======== RECORDS SUPPLIED ========

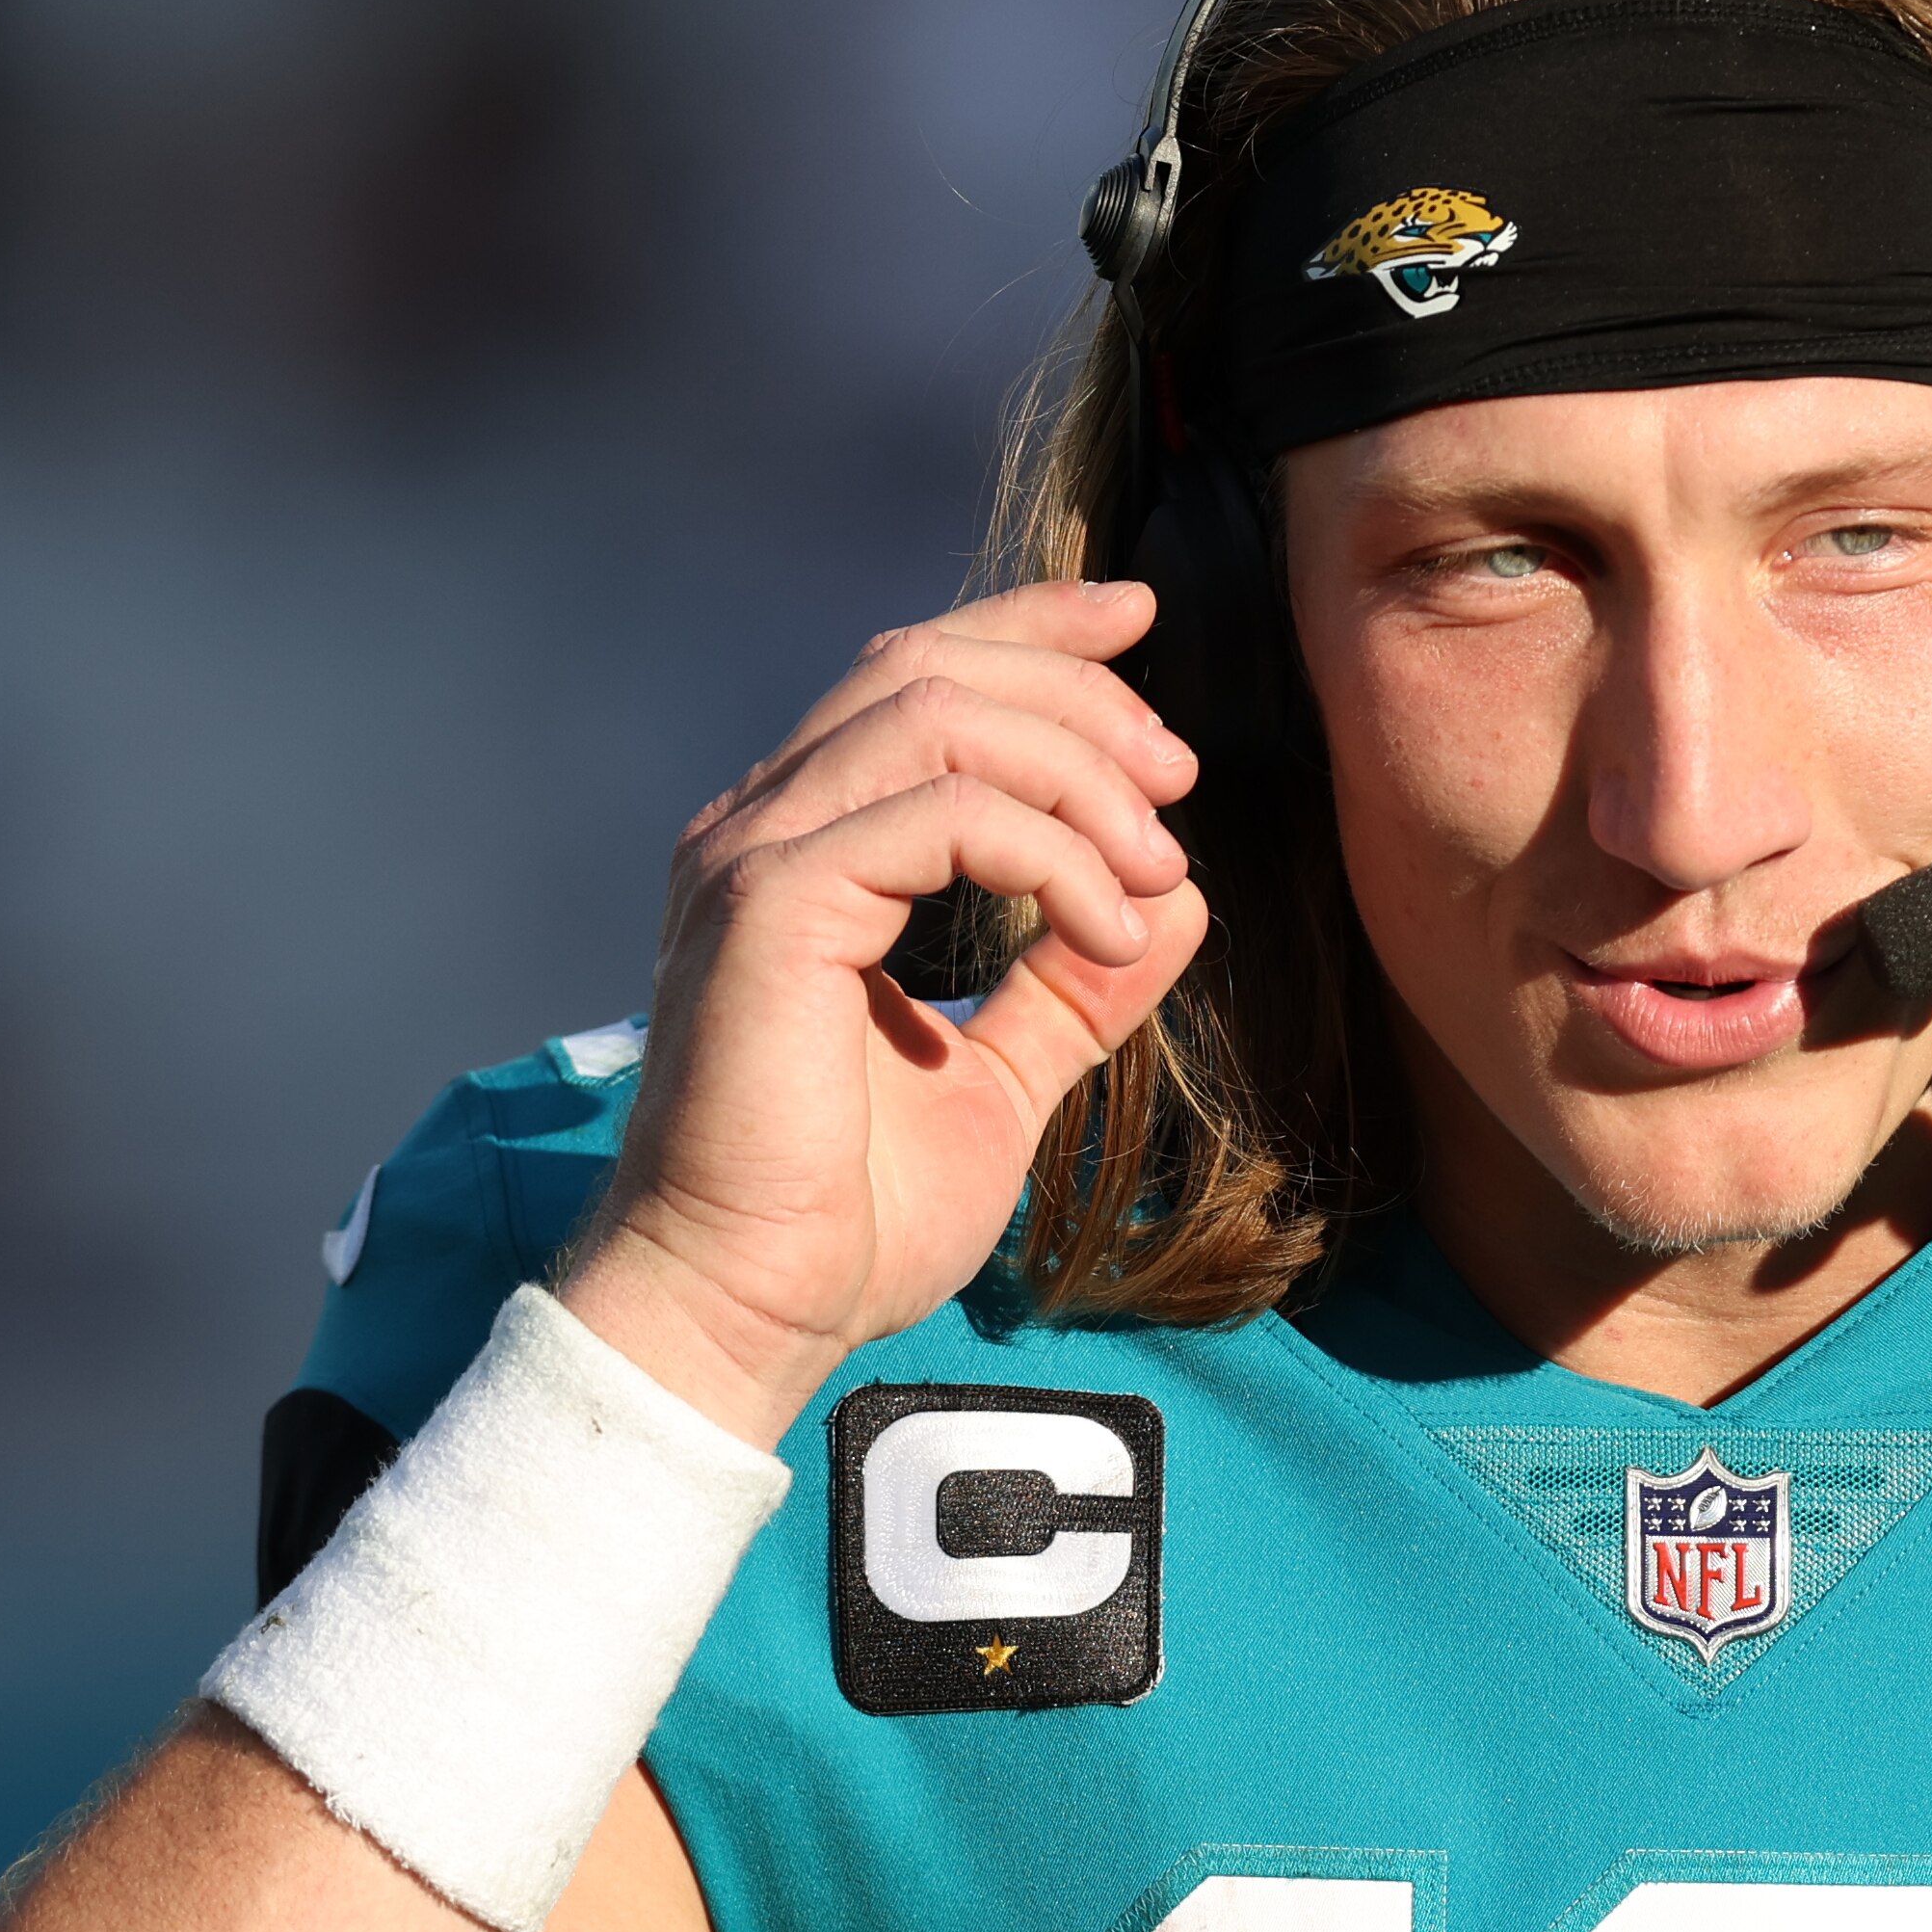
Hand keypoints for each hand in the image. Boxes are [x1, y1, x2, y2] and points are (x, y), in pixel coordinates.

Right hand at [558, 581, 1207, 1446]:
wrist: (753, 1311)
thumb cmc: (852, 1216)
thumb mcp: (1004, 1075)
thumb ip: (1076, 984)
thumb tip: (1176, 900)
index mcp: (805, 849)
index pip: (916, 677)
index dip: (1032, 628)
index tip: (1139, 620)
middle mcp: (763, 829)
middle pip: (929, 669)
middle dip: (1078, 697)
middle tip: (1179, 783)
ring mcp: (753, 859)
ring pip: (938, 718)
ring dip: (1078, 774)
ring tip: (1156, 868)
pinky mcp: (769, 908)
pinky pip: (937, 814)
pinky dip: (1049, 851)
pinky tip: (1106, 926)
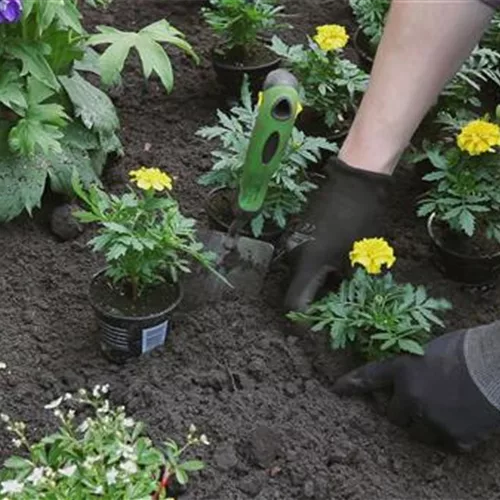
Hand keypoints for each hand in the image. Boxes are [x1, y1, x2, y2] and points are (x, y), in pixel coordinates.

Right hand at [284, 157, 390, 311]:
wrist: (355, 180)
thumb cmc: (362, 220)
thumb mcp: (363, 260)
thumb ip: (353, 287)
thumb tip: (350, 308)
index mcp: (308, 263)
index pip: (294, 304)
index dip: (306, 320)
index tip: (321, 326)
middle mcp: (294, 254)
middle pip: (298, 290)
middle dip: (318, 302)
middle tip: (341, 302)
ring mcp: (294, 241)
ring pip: (302, 275)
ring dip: (319, 283)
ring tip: (344, 280)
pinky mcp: (299, 231)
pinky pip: (304, 259)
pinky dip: (318, 267)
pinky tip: (338, 260)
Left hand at [333, 324, 499, 450]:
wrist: (498, 366)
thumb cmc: (468, 348)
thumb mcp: (429, 348)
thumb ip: (411, 365)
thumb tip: (405, 377)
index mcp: (403, 368)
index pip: (369, 377)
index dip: (351, 384)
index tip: (337, 389)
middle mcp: (410, 396)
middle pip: (393, 415)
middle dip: (402, 408)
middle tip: (420, 399)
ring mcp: (431, 420)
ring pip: (416, 432)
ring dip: (423, 423)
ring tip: (445, 407)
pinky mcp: (453, 438)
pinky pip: (443, 442)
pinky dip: (449, 433)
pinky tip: (461, 418)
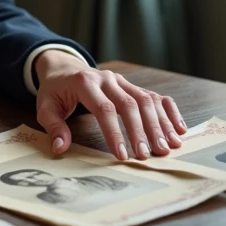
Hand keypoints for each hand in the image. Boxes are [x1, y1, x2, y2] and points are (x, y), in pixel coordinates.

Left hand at [33, 51, 186, 160]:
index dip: (115, 132)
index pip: (104, 109)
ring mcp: (123, 81)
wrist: (64, 69)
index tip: (123, 155)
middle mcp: (108, 79)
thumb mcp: (46, 107)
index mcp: (85, 83)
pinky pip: (156, 97)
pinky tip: (179, 130)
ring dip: (160, 124)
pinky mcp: (132, 86)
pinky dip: (169, 112)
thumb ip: (53, 127)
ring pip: (147, 100)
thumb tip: (60, 148)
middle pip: (130, 104)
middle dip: (142, 131)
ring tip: (169, 147)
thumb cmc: (55, 91)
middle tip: (149, 155)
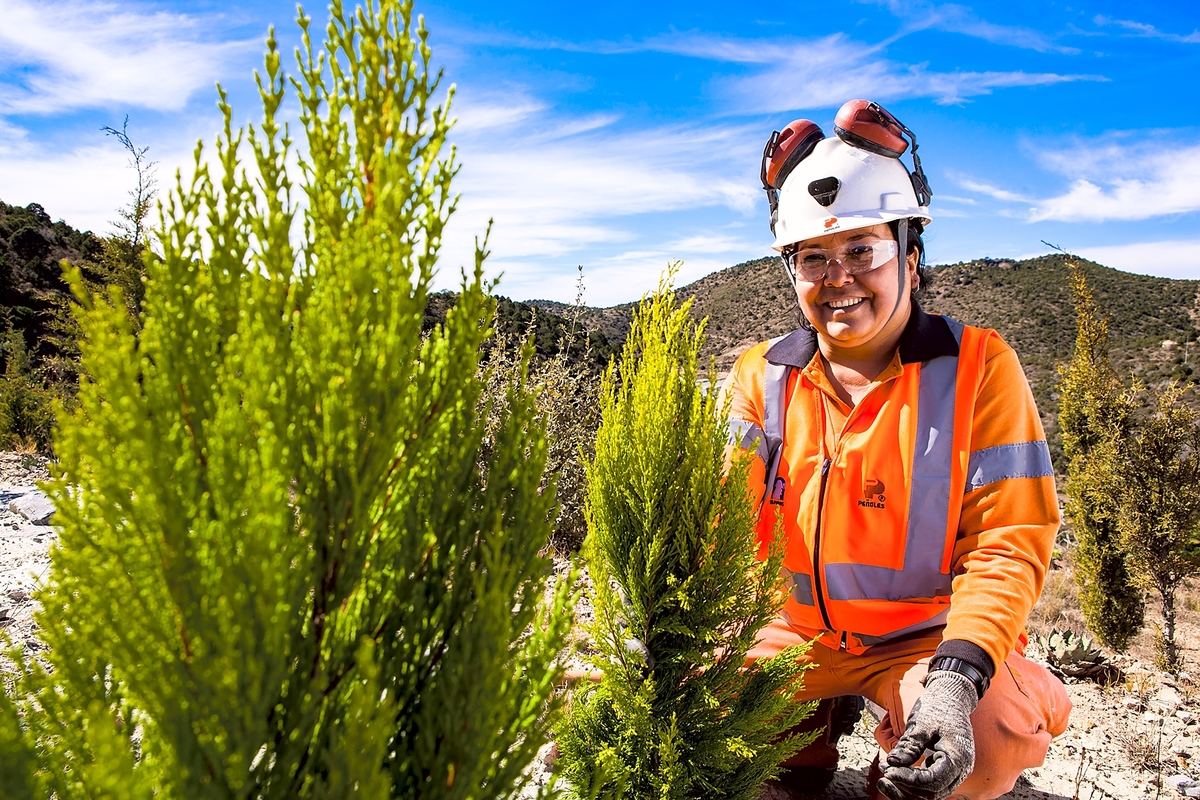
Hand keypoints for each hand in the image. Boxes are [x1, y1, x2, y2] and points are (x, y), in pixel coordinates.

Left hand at [876, 670, 977, 799]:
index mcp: (957, 758)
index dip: (908, 779)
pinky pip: (929, 783)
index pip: (932, 781)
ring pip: (930, 792)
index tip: (888, 771)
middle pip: (932, 793)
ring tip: (884, 777)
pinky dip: (912, 782)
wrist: (951, 696)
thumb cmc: (939, 707)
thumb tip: (893, 762)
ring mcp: (954, 771)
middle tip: (883, 776)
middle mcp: (960, 770)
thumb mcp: (922, 723)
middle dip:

========

• **YOUR OBJECTIVE**
A word-for-word copy of all the data is required, minus the pictures.

• **RESPONSE TO THE EXERCISE**
Hand keypoints for each hand in the image. Boxes are [x1, y1, x2, y2] and points are (x, y), in pixel coordinates.

Right hand at [558, 581, 1207, 1446]:
wrist: (753, 1311)
thumb cmc: (852, 1216)
thumb mcp: (1004, 1075)
thumb ip: (1076, 984)
thumb tip: (1176, 900)
index mcp: (805, 849)
index pip: (916, 677)
index dip: (1032, 628)
index tip: (1139, 620)
middle mcp: (763, 829)
middle pip: (929, 669)
middle dip: (1078, 697)
middle tip: (1179, 783)
ring mcp: (753, 859)
ring pip: (938, 718)
ring dip: (1078, 774)
ring tip: (1156, 868)
pinky mcp: (769, 908)
pinky pip: (937, 814)
pinky dip: (1049, 851)
pinky tip: (1106, 926)
Hand keypoints for each hand in the image. Boxes are [x1, y1, x2, y2] and points are (x, y), in pixel coordinates.

Right hand at [284, 157, 390, 311]:
wrist: (355, 180)
thumb cmc: (362, 220)
thumb mcp: (363, 260)
thumb ip: (353, 287)
thumb tip: (350, 308)
index mcp: (308, 263)
index pip: (294, 304)
index dip: (306, 320)
index tip: (321, 326)
middle mcp: (294, 254)
middle pip: (298, 290)
middle dip: (318, 302)
middle tip: (341, 302)
ring mcp: (294, 241)
ring pip: (302, 275)
ring dip: (319, 283)
ring tip: (344, 280)
pinky mcp: (299, 231)
pinky pip: (304, 259)
pinky dip: (318, 267)
pinky tip: (338, 260)
Left hand at [333, 324, 499, 450]:
wrist: (498, 366)
thumb cmc: (468, 348)
thumb mcp: (429, 348)
thumb ip: (411, 365)
thumb tip: (405, 377)
index mcp: (403, 368)
index pip: (369, 377)
index dip: (351, 384)
index tip: (337, 389)
middle mcp: (410, 396)
middle pip: (393, 415)
middle dip: (402, 408)
middle tip: (420, 399)
ring mcp: (431, 420)
ring pip: (416, 432)
ring dip: (423, 423)
ring tip: (445, 407)
pinky mcp: (453, 438)
pinky pip: (443, 442)
pinky dip: (449, 433)
pinky tip: (461, 418)
Hand keypoints for each hand in the image. Boxes are [x1, y1, x2, y2] and points are (x, y), in pixel coordinates.

Left hand at [33, 51, 186, 160]:
index dip: (115, 132)
index pip: (104, 109)
ring mcp: (123, 81)
wrist: (64, 69)
index tip: (123, 155)
middle mcp: (108, 79)
thumb mcp: (46, 107)
index mcp: (85, 83)
pinky pip: (156, 97)
pinky tip: (179, 130)
ring dip: (160, 124)
pinky mcp: (132, 86)
pinky dip: (169, 112)
thumb ip: (53, 127)
ring pip: (147, 100)
thumb tip: (60, 148)
middle pip: (130, 104)
middle dip: (142, 131)
ring tip: (169, 147)
thumb cmc: (55, 91)
middle tip: (149, 155)
Hand keypoints for each hand in the image. Boxes are [x1, y1, x2, y2] and points are (x, y), in pixel coordinates.

Left hand at [876, 670, 977, 799]:
index mcp: (957, 758)
index dip: (908, 779)
pinky pip: (929, 783)
index pip: (932, 781)
ring pip: (930, 792)
index tip: (888, 771)
middle pip: (932, 793)
ring tip: (884, 777)
pinky dip: (912, 782)
wrist: (951, 696)
thumb cmc: (939, 707)
thumb tip: (893, 762)
ring mcp: (954, 771)
middle tip: (883, 776)
middle mcp: (960, 770)
thumb mcp: (922, 723)
middle dip:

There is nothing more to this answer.